Stored items
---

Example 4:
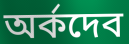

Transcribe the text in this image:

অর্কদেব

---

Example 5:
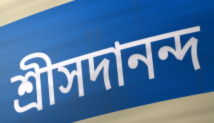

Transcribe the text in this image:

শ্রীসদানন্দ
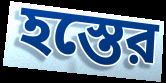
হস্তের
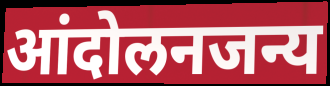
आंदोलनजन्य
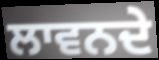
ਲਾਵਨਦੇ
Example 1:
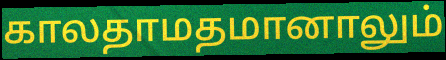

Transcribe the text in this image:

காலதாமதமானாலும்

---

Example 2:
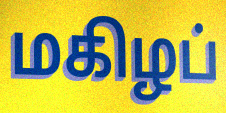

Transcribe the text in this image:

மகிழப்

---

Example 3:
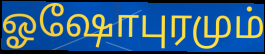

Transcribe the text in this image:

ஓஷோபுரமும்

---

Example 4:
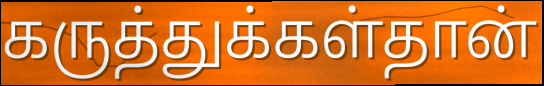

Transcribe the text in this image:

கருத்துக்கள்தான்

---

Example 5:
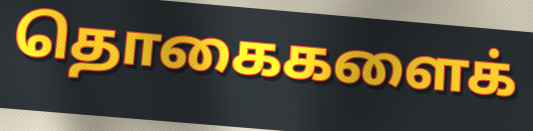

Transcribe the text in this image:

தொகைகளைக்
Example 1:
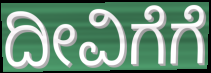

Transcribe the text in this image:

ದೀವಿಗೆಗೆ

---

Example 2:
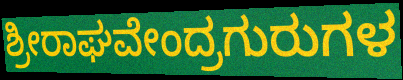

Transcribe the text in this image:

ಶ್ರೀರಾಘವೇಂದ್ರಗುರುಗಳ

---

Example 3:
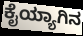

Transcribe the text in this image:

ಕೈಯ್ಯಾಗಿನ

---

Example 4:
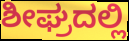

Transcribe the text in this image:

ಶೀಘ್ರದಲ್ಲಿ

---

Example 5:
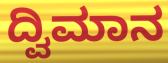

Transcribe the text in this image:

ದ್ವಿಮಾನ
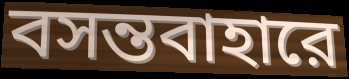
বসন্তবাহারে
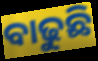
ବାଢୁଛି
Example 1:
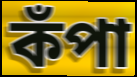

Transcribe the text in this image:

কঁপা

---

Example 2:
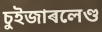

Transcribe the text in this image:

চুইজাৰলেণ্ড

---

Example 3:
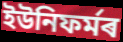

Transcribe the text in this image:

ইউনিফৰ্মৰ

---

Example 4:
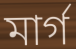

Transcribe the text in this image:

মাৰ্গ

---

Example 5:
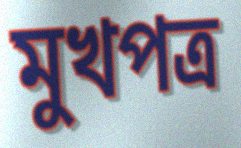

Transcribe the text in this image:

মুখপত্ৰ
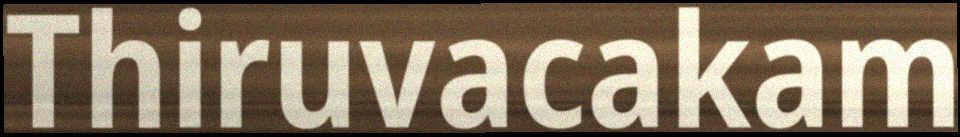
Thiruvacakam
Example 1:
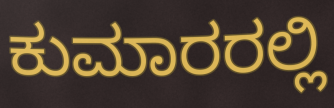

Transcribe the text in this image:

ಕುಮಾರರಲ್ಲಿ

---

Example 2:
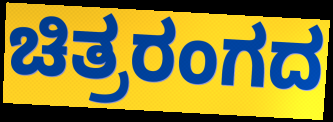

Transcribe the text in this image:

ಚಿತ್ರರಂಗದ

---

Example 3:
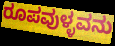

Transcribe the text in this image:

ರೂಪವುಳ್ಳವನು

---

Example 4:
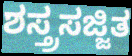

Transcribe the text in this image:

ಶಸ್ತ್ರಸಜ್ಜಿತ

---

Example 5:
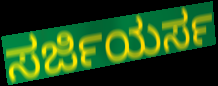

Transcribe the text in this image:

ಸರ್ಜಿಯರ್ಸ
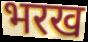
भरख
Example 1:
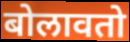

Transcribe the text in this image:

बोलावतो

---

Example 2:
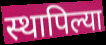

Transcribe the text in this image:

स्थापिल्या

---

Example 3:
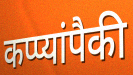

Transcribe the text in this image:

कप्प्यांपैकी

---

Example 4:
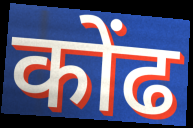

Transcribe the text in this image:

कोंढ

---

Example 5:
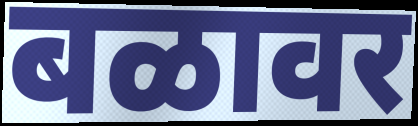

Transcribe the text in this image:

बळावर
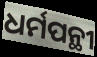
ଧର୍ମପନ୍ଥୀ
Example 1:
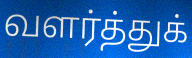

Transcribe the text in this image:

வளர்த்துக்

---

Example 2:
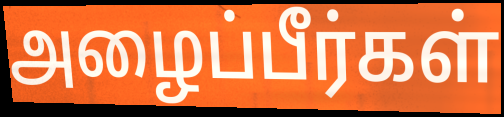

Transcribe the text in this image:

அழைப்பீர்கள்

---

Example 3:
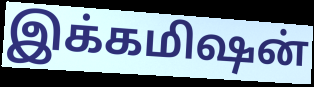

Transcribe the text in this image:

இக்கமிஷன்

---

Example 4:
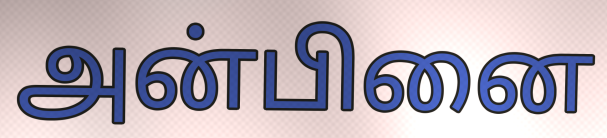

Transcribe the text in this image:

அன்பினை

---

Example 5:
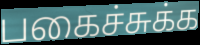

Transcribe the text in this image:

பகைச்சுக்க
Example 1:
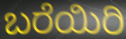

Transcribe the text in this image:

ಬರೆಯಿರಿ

» **About this exercise**
Restate each of the entries above word for word and skip every image.

» **Expected answer**
---

Example 4:

Transcribe the text in this image:

অর্কদেব

---

Example 5:

Transcribe the text in this image:

শ্রীসদানন্দ
হস্তের
आंदोलनजन्य
ਲਾਵਨਦੇ
Example 1:

Transcribe the text in this image:

காலதாமதமானாலும்

---

Example 2:

Transcribe the text in this image:

மகிழப்

---

Example 3:

Transcribe the text in this image:

ஓஷோபுரமும்

---

Example 4:

Transcribe the text in this image:

கருத்துக்கள்தான்

---

Example 5:

Transcribe the text in this image:

தொகைகளைக்
Example 1:

Transcribe the text in this image:

ದೀವಿಗೆಗೆ

---

Example 2:

Transcribe the text in this image:

ಶ್ರೀರಾಘವೇಂದ್ರಗುರುಗಳ

---

Example 3:

Transcribe the text in this image:

ಕೈಯ್ಯಾಗಿನ

---

Example 4:

Transcribe the text in this image:

ಶೀಘ್ರದಲ್ಲಿ

---

Example 5:

Transcribe the text in this image:

ದ್ವಿಮಾನ
বসন্তবাহারে
ବାଢୁଛି
Example 1:

Transcribe the text in this image:

কঁপা

---

Example 2:

Transcribe the text in this image:

চুইজাৰলেণ্ড

---

Example 3:

Transcribe the text in this image:

ইউনিফৰ্মৰ

---

Example 4:

Transcribe the text in this image:

মাৰ্গ

---

Example 5:

Transcribe the text in this image:

মুখপত্ৰ
Thiruvacakam
Example 1:

Transcribe the text in this image:

ಕುಮಾರರಲ್ಲಿ

---

Example 2:

Transcribe the text in this image:

ಚಿತ್ರರಂಗದ

---

Example 3:

Transcribe the text in this image:

ರೂಪವುಳ್ಳವನು

---

Example 4:

Transcribe the text in this image:

ಶಸ್ತ್ರಸಜ್ಜಿತ

---

Example 5:

Transcribe the text in this image:

ಸರ್ಜಿಯರ್ಸ
भरख
Example 1:

Transcribe the text in this image:

बोलावतो

---

Example 2:

Transcribe the text in this image:

स्थापिल्या

---

Example 3:

Transcribe the text in this image:

कप्प्यांपैकी

---

Example 4:

Transcribe the text in this image:

कोंढ

---

Example 5:

Transcribe the text in this image:

बळावर
ଧର୍ମପନ୍ଥୀ
Example 1:

Transcribe the text in this image:

வளர்த்துக்

---

Example 2:

Transcribe the text in this image:

அழைப்பீர்கள்

---

Example 3:

Transcribe the text in this image:

இக்கமிஷன்

---

Example 4:

Transcribe the text in this image:

அன்பினை

---

Example 5:

Transcribe the text in this image:

பகைச்சுக்க
Example 1:

Transcribe the text in this image:

ಬರೆಯಿರಿ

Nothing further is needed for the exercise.